Scientific Systems Software Developer
SLAC National Accelerator Laboratory · Menlo Park, CA · 5 days ago
Engineering$116k–$164k/yrFull-time
About the role
The Application and User Services (AUS) group at SLAC National Accelerator Laboratory is seeking an energetic, forward-thinking software engineer to develop tools and workflows for science projects such as the Vera C. Rubin Observatory US Data Facility.
Responsibilities
- Design, implement, and maintain applications and APIs for S3DF science programs, enabling scientists worldwide to access, process, and analyze large-scale experimental and observational datasets.
- Build and improve data-serving interfaces and processing pipelines that handle petabyte-scale astronomical datasets.
- Containerize applications and deploy them on Kubernetes clusters, following modern cloud-native best practices.
- Contribute to software tools for scientific data management and data processing, with assignments varying according to experiment priorities and lifecycles.
- Integrate applications with Identity and Access Management frameworks (OIDC, SAML2, JWT, LDAP, COManage, etc.) to ensure secure and appropriate data access.
- Write clean, well-tested, well-documented code; contribute to and maintain shared software repositories across S3DF science programs.
- Contribute to the integration and reconciliation of the Rubin data access layer with distributed data management systems (including Rucio), ensuring consistent views of datasets across systems.
- Help develop and implement data lifecycle policies, defining how datasets are created, retained, migrated, and retired across storage tiers in alignment with scientific and operational requirements.
- Work on tooling for metadata integrity and remediation: detecting inconsistencies between catalogs, registries, and physical storage, and building workflows to detect and resolve them.
- Contribute to formalizing levels of data stewardship responsibility by dataset type, clarifying ownership, curation standards, and access controls across the Rubin data portfolio.
- Develop and support workflows for exporting managed data subsets of data for downstream science, collaborators, and community data releases.
- Help rationalize and consolidate the landscape of backing databases, improving consistency and reducing operational complexity.
- Collaborate with Rubin data management teams across institutions to align on standards and tooling.
- Support scientists and users in their day-to-day use of Data Facility services, diagnosing issues, debugging problems, and providing timely, clear resolutions.
- Monitor the health and performance of deployed services and supporting infrastructure; gather metrics and produce reports.
- Identify and resolve bottlenecks in data-intensive workflows, from ingestion and processing through serving and analysis.
- Participate in on-call rotation and incident response for production services.
- Develop and maintain runbooks, operational documentation, and user-facing guides.
- Use the incident management system to track problems to resolution in a timely manner.
- Collaborate with the broader scientific software community (including teams at partner institutions) to align on interfaces, standards, and shared components.
- Evaluate and test emerging technologies and technical developments.

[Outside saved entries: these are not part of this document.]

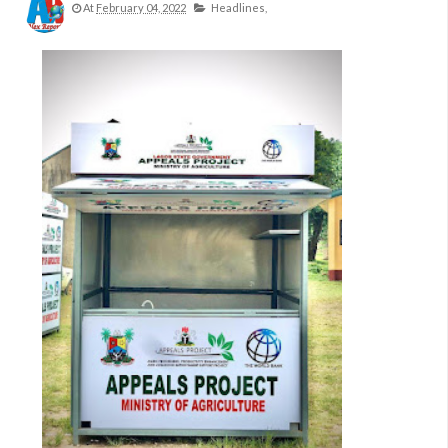
At
February 04, 2022
Headlines,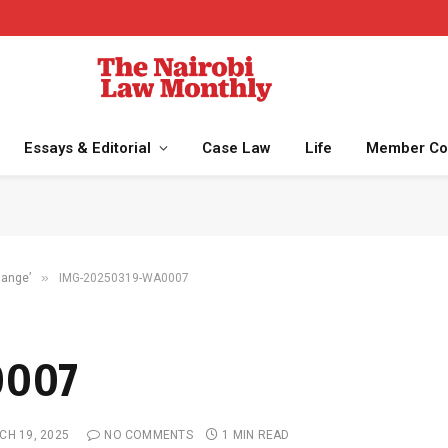
Essays & Editorial
Case Law
Life
Member Co
»
change’
IMG-20250319-WA0007
0007
CH 19, 2025
NO COMMENTS
1 MIN READ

- Provide feedback and concrete recommendations for service improvements to the AUS team and scientific stakeholders.
Qualifications
- Bachelor's degree in physics, computer science, or a related field, and 5 years of relevant experience in software development, systems administration, or scientific/high-performance computing or an equivalent combination of education and experience.
- Proficiency in one or more programming languages; Python strongly preferred, with C/C++ or JavaScript a plus.

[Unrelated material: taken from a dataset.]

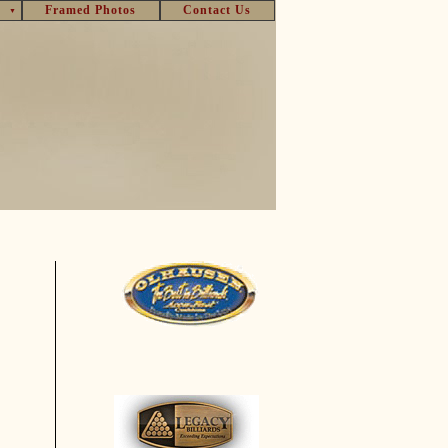
Framed Photos
Contact Us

- Experience with modern software development practices: version control (Git), CI/CD pipelines, code review, and agile/scrum methodologies.
- Hands-on experience with PostgreSQL (schema design, query optimization, and operational management).
- Experience with Apache Kafka or similar event streaming platforms for high-throughput, real-time data pipelines.
- Practical experience deploying and operating applications on Kubernetes in a production environments at scale.
- Understanding of distributed compute and storage systems, high-performance computing, and networking concepts.
- Experience with system monitoring, benchmarking, and performance analysis.
- Strong organizational and communication skills; ability to work effectively in a collaborative, distributed team environment.
- Ability and genuine willingness to learn, adopt best practices, and grow technical skills on the job.